The Golden Knights are a rising star in the NHL landscape. While the product between the boards has been a marvel of modern roster-making, off the ice they are also quietly — or loudly, depending on who you ask — creating the league’s most engaging fan experience.
From piping in 146 decibels of sound off an air carrier as their goal horn, to jousting Zambonis at intermission, to a full-on tailgate outside the rink up to two hours beforehand, the party never stops at Golden Knights’ games.
Kerry Bubolz, president of the Golden Knights, said that part of the pregame draw is the community feel they’re generating. This isn’t just for homegrown supporters, but for fans that have made the trip from Chicago, Edmonton, Toronto or anywhere else across the NHL. Toshiba Plaza and a block-long area between Las Vegas Boulevard called the Park District are where fans hangout pregame. The Park Hotel has several restaurants and bars and they’re all hockey-themed with outdoor spaces.
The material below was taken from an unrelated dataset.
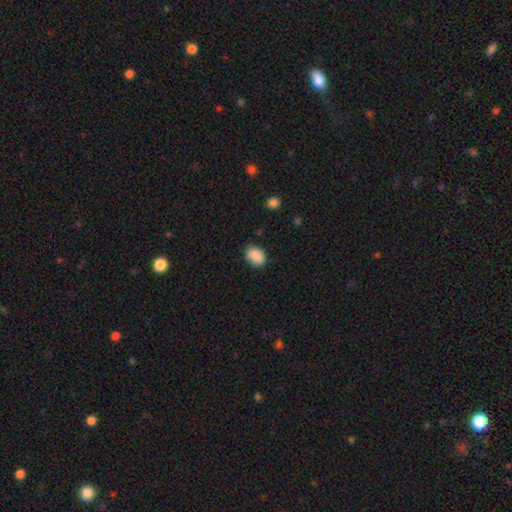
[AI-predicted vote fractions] Overall: smooth (89%). How rounded: in between (72%). Merging: none (81%).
Want a fresh pint before the game? The Beerhaus has you covered as the official spot for hockey drink specials. If you’re looking for a pre-game snack, fill up on the delicious sandwiches at Bruxie or little more unique dining experience at Sake Rok. Roam a little further and you might even run into Chance, the Vegas Golden Knights mascot. It’s all part of the pre-game party that the Golden Knights want to roll right into the game.
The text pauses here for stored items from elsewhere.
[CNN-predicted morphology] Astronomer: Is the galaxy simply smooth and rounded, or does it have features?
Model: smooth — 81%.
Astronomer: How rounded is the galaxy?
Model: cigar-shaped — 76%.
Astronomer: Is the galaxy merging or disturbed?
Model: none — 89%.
“They’re hanging out in this area and it’s much more like the NFL. It’s like a large tailgate zone of hockey people getting several hours before the gates open and it’s one of my favorite things that we do,” he said. “The atmosphere of people just hanging out… is typically more consistent with the playoffs or an all-star game.”
The Knight Line.
That playoff atmosphere carries on throughout the night. A drum line — yes, a drum line — touted as the “Knight Line” rallies fans outside the T-Mobile Arena and carries a march into the rink pregame. Bubolz describes the warm-ups like a 15-minute rock concert, before a full-on mini-play takes to center ice. In the narrative, a bad guy tries to pull a sword out of a stone, before the heroic Golden Knight knocks him over and pulls the sword out. All in the name of getting the crowd fired up, before the player introductions. “It just kind of creates this incredible moment of cheering,” he said.
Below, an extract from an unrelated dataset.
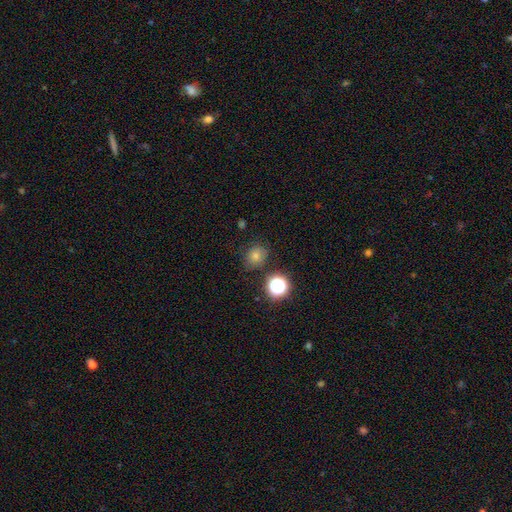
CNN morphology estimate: This appears to be a smooth galaxy with no disk features (63%) that is round (80%). Merging: none (82%).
The hometown crowd truly embraces the Golden Knights and visitors have been enthralled with the experience. Almost every night the Golden Knights play has had a large following of road supporters. And during the game itself, they “knight” a visiting fan.
“We welcome them to the game and then we ask them to take their hometown jersey off and we give them a Vegas jersey. Then our Knights knight them, and we welcome them to our family,” Bubolz said.
There is obviously some friendly competition during the game, too, but fans of the upstart (and at one point, underdog) Golden Knights are determined to have their voices heard by any visitors to their city.
“What we’ve seen happen is their fans, they want to start their own chant and our fans, they won’t be outdone,” Bubolz said. “It’s made for, again, a playoff type atmosphere, literally just about every game.”
As an expansion franchise, the Golden Knights have provided a viable alternative for out-of-town hockey fans to see their team play. That is just another thread in the fabric that makes Las Vegas a must-visit for hockey fans.
“This is an entertainment destination. So as we begin, we’re a Vegas-born (team),” Bubolz said. “We just started a brand. We want those visiting teams to feel welcome, but we also know that they would make our fans better.”
While the lights go dim after the game inside T-Mobile Arena, they never really go down outside in the Entertainment Capital of the World. It’s what makes a trip to see the NHL’s newest team about more than just a hockey game.